The records:
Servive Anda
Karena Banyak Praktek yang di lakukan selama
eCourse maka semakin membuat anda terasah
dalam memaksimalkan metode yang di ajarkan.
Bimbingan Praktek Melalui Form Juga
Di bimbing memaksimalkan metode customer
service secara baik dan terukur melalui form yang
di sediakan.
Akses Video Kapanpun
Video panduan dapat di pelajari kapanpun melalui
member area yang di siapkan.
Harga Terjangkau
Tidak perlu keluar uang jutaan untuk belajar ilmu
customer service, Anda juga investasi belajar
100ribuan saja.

Brief:
Can you write out all the records above again, with every "Praktek" replaced by "Latihan" and everything else kept the same?

Answer box:
Servive Anda
Karena Banyak Latihan yang di lakukan selama
eCourse maka semakin membuat anda terasah
dalam memaksimalkan metode yang di ajarkan.
Bimbingan Latihan Melalui Form Juga
Di bimbing memaksimalkan metode customer
service secara baik dan terukur melalui form yang
di sediakan.
Akses Video Kapanpun
Video panduan dapat di pelajari kapanpun melalui
member area yang di siapkan.
Harga Terjangkau
Tidak perlu keluar uang jutaan untuk belajar ilmu
customer service, Anda juga investasi belajar
100ribuan saja.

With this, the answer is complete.